Built from a kit in 1979, the dome first was used as a Montessori school in the 1980s, housing classes into the 1990s until the school expanded across the street. It went derelict from there and fell into disrepair—“rot, termites...it was in terrible shape,” according to architect McShane Murnane of Silver Lake creative studio Project M Plus.
“When I first walked in,” Murnane recalls, “I saw how amazing the exposed structural elements were and wanted to preserve that.” He convinced the owner not to tear down the dome but rehabilitate it instead, tasking himself and his team to re-energize the unique but defunct space. Using the structural patterning as a design element, Murnane exposed the original triangulation and cladded it with wood to help “keep the structural expression active.”
The architectural benefit of a geodesic dome, a form based on nature, is that its triangles create hexagons, forming a column-less space and a light-weight structure with small framing members that’s very structurally efficient. The downfall? A lack of flexibility in shaping it. “It’s a familiar building type that people recognize but one that is rarely used because of, if I had to guess, the lack of ability to manipulate its form,” explains Murnane. “You need to follow the geometric rules, no exception. There isn’t the freedom to add openings wherever you want—they must be strategically placed to maintain the structure.”
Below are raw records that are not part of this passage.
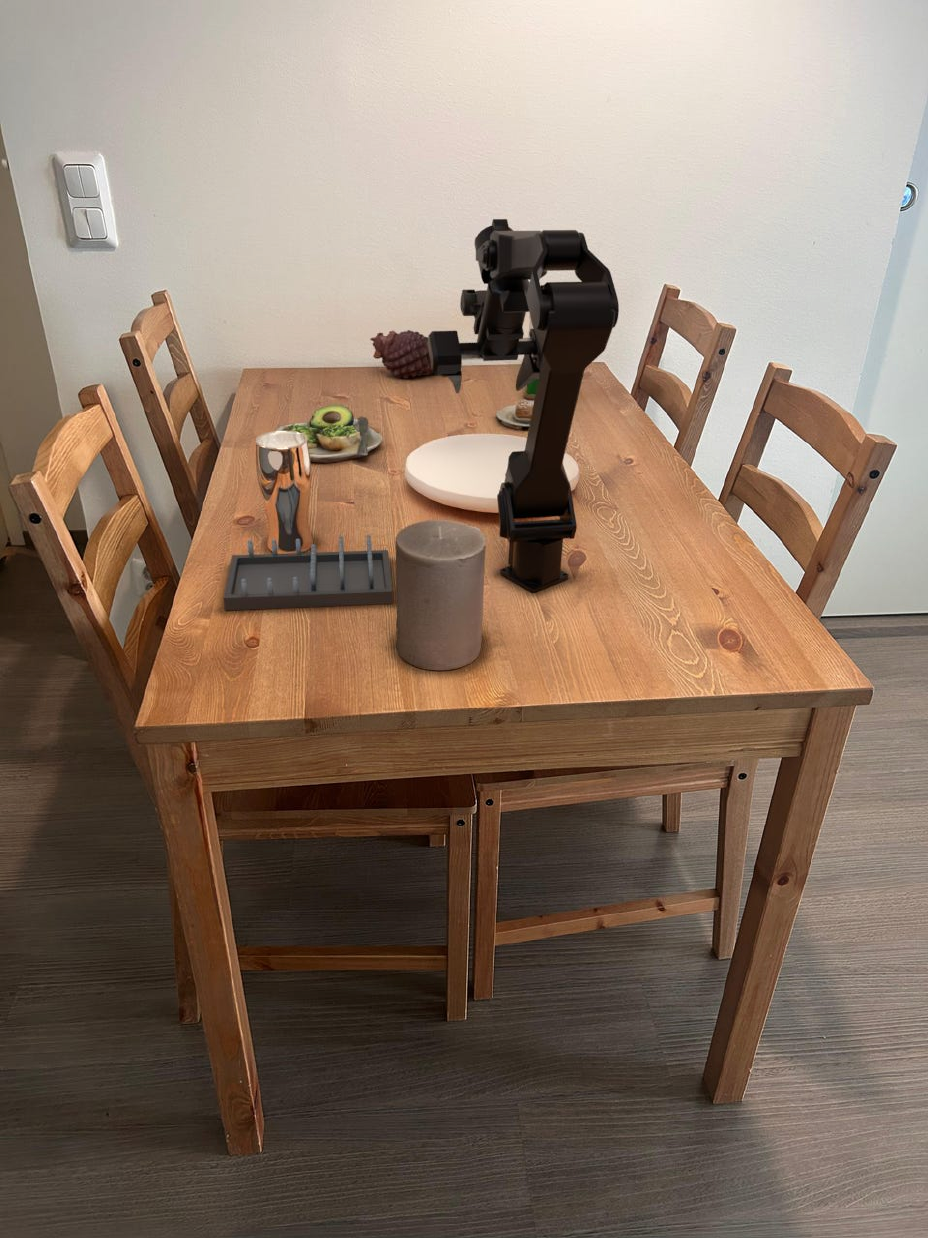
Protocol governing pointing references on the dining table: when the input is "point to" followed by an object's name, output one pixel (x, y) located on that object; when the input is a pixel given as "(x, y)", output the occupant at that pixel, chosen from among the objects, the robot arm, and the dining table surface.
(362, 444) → the salad plate
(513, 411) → the pastry
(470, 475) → the plate
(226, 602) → the rack
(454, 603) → the pillar candle
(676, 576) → the dining table surface
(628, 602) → the dining table surface
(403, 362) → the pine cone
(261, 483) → the beer glass
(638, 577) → the dining table surface
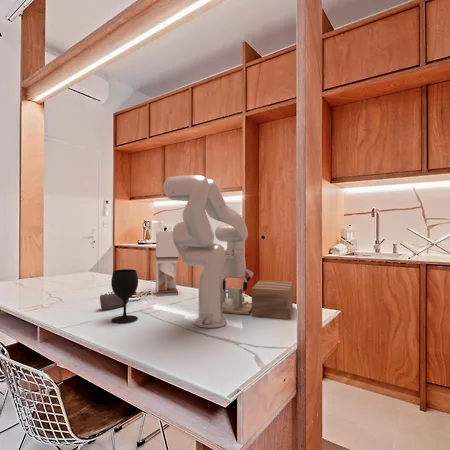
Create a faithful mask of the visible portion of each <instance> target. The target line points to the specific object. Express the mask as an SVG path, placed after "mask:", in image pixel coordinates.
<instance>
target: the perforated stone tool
mask: <svg viewBox="0 0 450 450" xmlns="http://www.w3.org/2000/svg"><path fill="white" fill-rule="evenodd" d="M129 301H130V298H129V299H127V302H126V305H127V304H128V303H129ZM99 303H100V308H101V310H102V311H103V310H106V311H107V310H114V309H117V308H121V307H124V306H123V300H122V299H120V298H119V297H118V296H116V295H115V293H110V294H100V295H99Z"/></svg>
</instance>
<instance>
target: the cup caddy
mask: <svg viewBox="0 0 450 450" xmlns="http://www.w3.org/2000/svg"><path fill="white" fill-rule="evenodd" d="M248 303H249V301H247V300H245V294H244V293H243V288H239V287H232V286H231V287H228V288H227V297H226V298H225V305H223V309H226V310H232V311H233V310H235V309H237V308H240V307H242V306H245V305H247V304H248Z"/></svg>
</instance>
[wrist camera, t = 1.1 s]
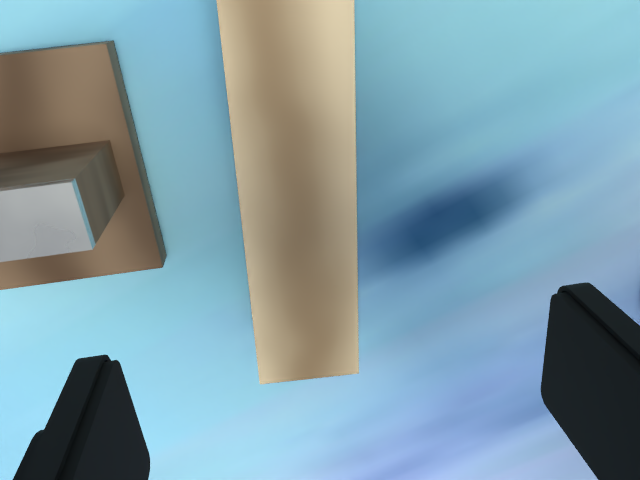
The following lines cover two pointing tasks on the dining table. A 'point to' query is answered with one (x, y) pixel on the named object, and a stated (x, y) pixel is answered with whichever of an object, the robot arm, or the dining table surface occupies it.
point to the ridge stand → (71, 170)
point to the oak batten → (296, 179)
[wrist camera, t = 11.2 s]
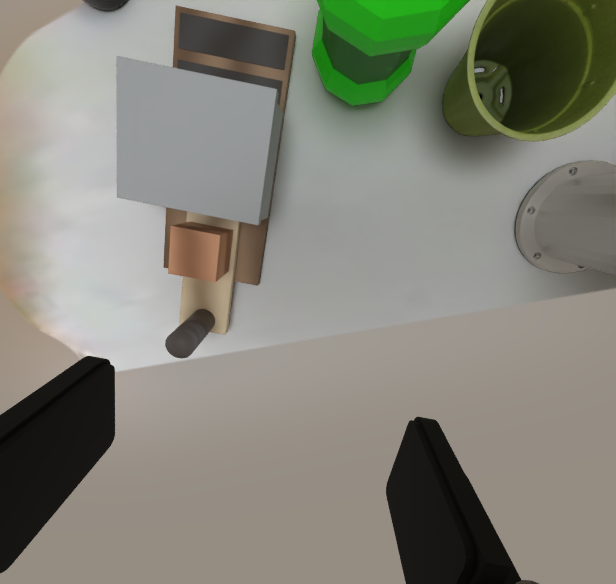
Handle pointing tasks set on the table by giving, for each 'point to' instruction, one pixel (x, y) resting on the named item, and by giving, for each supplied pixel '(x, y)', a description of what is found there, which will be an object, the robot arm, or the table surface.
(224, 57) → the track board
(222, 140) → the tunnel
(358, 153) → the table surface
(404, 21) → the plastic bottle
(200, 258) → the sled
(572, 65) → the plant pot
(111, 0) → the supplement bottle
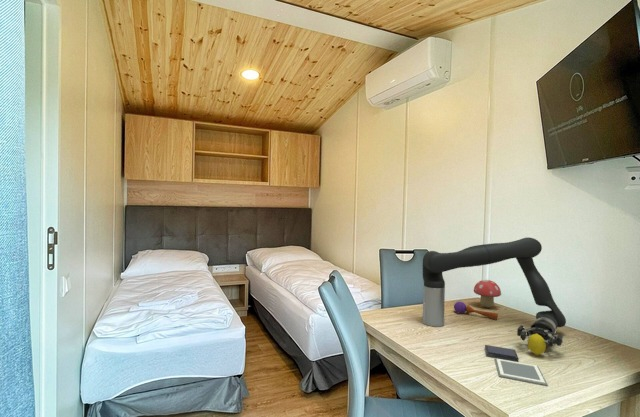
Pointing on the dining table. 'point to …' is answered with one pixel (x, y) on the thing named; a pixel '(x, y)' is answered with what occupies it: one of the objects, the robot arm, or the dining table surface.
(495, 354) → the ink pad
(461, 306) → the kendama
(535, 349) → the lemon
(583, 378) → the dining table surface
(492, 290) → the decorative mushroom
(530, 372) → the marked board
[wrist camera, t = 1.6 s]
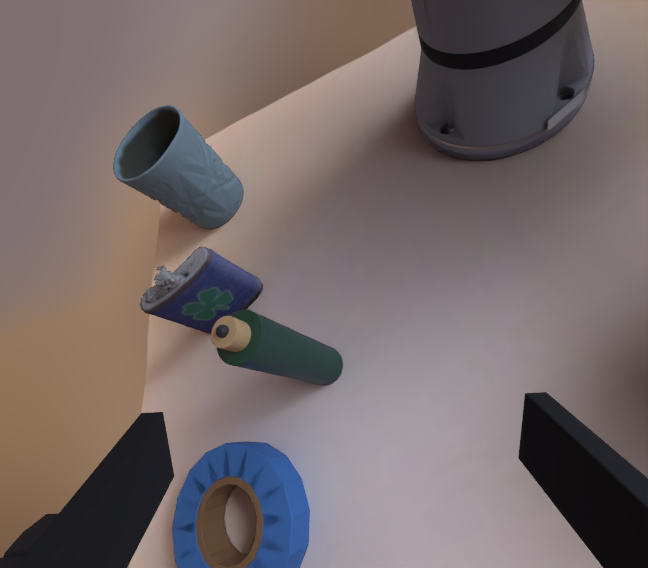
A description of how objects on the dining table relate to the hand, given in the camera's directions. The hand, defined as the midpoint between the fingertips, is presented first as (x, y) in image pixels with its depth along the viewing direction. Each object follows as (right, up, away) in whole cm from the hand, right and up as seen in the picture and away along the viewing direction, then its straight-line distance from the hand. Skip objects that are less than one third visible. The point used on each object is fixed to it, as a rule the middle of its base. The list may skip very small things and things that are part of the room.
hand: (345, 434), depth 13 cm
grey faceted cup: (-15, +17, +36) cm, 42 cm away
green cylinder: (-1, -2, +20) cm, 20 cm away
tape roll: (-7, -15, +18) cm, 25 cm away
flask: (-11, +3, +28) cm, 30 cm away
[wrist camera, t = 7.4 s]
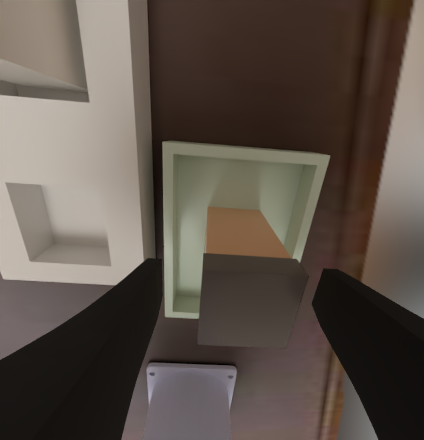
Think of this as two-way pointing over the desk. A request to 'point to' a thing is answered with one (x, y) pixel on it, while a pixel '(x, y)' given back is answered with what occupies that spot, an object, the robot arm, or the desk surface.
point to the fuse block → (82, 160)
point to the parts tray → (230, 204)
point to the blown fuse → (247, 282)
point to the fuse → (41, 45)
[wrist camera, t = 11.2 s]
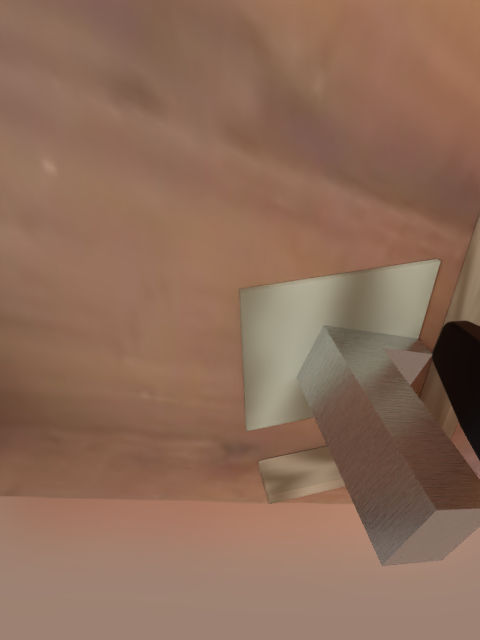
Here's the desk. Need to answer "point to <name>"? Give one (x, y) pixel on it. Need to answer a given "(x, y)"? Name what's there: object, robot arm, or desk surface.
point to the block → (390, 444)
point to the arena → (346, 312)
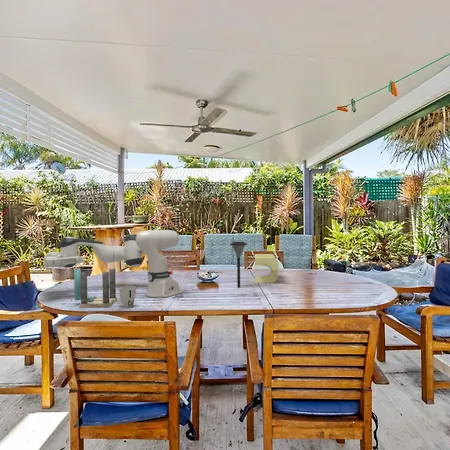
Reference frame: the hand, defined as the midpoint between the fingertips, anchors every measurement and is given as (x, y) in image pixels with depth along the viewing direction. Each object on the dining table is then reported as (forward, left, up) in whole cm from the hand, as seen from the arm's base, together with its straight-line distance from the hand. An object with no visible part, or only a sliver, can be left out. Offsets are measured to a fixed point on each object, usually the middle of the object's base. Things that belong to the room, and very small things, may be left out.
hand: (68, 261), depth 195 cm
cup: (-16, +35, -22) cm, 45 cm away
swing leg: (-2, +15, -19) cm, 25 cm away
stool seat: (-8, +19, -22) cm, 30 cm away
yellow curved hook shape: (-123, +44, -22) cm, 132 cm away
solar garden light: (-91, +46, -22) cm, 104 cm away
The challenge, then, was manipulating the very rigid form with new ideas. “There are four locations between the structural base that are a sort-of soft spot structurally,” Murnane explains. “Those soft spots are commonly used as doors and windows in a dome. They become triangular bump-outs that allow one to add a window or door in a vertical plane as the whole dome is otherwise triangulated.”
The design team saw this as an opportunity to manipulate the form without changing the purity of the dome structure fundamentally. They added large circular openings at the ground level to shift from the normal angled openings, floated a part of the base structure to capture a space for kids to sit and play, and shifted the angles of the front door to make the entry playful and more interesting shape-wise. “It’s a subtle change,” Murnane says, “but the angles produce a visual effect that is hard for your eyes to read and almost looks like it’s moving.”
Now the re-imagined space will be used as a classroom during the day and an event space on the weekends—an architectural blast from the past reinvented as a space for all to enjoy.